### ASSIGNMENT
In the material below, find every line containing the string "linejoin" and return it.

### AVAILABLE DATA
__________

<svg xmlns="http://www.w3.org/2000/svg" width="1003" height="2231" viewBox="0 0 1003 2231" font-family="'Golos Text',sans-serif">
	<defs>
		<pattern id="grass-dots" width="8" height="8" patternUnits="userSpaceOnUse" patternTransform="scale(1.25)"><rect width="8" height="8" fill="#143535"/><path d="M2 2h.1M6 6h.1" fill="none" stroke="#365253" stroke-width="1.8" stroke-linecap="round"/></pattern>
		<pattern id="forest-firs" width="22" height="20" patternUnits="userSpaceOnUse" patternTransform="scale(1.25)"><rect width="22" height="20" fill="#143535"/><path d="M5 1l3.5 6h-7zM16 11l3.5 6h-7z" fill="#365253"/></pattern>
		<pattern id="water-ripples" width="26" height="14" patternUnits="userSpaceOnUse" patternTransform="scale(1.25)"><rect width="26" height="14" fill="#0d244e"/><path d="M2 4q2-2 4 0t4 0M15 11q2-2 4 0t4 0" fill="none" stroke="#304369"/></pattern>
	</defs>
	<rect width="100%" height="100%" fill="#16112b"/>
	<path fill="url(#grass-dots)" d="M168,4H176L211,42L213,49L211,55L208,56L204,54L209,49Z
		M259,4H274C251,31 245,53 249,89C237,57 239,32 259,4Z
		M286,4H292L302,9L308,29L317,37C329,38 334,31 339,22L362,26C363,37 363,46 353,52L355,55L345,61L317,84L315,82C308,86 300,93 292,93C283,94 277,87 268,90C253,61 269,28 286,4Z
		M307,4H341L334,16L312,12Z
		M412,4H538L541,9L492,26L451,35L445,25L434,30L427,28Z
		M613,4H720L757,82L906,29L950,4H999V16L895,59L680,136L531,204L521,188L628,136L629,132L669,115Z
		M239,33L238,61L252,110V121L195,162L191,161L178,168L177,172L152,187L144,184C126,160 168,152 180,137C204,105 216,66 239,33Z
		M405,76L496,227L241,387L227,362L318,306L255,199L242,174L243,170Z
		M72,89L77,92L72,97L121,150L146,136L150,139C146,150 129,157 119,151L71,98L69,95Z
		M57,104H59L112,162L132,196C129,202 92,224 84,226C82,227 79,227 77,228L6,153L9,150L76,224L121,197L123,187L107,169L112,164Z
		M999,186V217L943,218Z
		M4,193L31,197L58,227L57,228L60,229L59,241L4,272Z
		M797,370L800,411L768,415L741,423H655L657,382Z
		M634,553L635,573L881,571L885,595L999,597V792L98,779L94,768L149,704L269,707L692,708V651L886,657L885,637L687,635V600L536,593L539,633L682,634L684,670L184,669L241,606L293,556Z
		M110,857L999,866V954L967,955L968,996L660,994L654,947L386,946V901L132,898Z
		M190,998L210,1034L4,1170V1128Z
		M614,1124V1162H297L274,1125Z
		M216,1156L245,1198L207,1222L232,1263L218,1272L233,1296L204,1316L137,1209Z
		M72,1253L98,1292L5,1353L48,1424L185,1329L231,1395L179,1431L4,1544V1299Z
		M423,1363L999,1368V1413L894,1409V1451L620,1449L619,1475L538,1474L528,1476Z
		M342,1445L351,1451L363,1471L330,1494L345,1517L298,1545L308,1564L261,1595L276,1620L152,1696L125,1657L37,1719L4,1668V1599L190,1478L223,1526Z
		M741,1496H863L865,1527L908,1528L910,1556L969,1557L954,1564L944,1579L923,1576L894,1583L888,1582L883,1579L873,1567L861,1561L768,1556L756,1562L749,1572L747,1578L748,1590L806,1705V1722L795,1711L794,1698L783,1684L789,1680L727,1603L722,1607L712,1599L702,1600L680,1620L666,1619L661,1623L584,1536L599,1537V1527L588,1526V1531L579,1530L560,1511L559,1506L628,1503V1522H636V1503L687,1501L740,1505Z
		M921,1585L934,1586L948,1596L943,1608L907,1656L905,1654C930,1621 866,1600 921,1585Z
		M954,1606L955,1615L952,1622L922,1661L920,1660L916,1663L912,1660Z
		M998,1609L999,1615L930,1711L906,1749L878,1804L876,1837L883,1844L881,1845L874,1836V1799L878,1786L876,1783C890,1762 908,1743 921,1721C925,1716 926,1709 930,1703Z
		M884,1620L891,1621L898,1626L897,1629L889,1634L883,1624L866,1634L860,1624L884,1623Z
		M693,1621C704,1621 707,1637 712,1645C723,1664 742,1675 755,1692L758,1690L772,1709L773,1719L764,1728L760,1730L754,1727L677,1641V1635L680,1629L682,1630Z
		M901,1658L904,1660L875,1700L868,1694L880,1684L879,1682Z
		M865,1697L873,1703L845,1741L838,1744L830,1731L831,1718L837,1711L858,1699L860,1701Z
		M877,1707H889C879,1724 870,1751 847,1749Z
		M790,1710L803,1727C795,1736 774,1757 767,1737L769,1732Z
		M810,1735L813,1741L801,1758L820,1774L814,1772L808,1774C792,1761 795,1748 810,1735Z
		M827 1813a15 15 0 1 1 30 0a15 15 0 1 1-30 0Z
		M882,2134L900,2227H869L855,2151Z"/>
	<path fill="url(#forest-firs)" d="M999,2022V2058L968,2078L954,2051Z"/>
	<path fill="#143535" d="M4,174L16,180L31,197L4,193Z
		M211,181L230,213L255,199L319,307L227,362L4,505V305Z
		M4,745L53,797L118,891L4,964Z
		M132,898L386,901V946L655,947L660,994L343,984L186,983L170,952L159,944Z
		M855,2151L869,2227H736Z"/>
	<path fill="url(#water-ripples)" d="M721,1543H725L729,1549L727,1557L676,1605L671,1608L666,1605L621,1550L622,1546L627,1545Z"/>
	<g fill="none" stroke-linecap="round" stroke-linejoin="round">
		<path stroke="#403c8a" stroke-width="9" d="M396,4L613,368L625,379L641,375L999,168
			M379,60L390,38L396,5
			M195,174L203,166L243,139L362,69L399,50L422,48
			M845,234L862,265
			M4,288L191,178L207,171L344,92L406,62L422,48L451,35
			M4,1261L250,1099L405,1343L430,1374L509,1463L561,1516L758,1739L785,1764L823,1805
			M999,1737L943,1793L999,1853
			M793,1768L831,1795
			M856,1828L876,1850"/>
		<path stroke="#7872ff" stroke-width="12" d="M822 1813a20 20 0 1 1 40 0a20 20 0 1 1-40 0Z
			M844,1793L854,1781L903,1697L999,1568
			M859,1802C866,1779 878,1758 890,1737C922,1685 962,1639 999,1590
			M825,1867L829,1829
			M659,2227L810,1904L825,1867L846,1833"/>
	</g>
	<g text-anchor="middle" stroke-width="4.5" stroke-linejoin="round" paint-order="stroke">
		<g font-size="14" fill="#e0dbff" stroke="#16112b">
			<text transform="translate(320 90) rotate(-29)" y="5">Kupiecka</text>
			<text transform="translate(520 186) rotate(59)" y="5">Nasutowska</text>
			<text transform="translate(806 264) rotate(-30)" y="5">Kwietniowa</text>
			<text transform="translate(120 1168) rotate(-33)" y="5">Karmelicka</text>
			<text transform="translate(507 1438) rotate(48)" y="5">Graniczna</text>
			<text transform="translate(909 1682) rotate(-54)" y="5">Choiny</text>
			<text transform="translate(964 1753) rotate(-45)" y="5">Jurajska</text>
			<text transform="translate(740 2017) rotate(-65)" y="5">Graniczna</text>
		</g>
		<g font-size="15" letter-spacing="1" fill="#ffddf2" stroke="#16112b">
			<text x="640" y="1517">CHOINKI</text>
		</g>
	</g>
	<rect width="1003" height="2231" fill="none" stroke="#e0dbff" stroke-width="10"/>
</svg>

__________

### EXERCISE OUTPUT
	<g fill="none" stroke-linecap="round" stroke-linejoin="round">
	<g text-anchor="middle" stroke-width="4.5" stroke-linejoin="round" paint-order="stroke">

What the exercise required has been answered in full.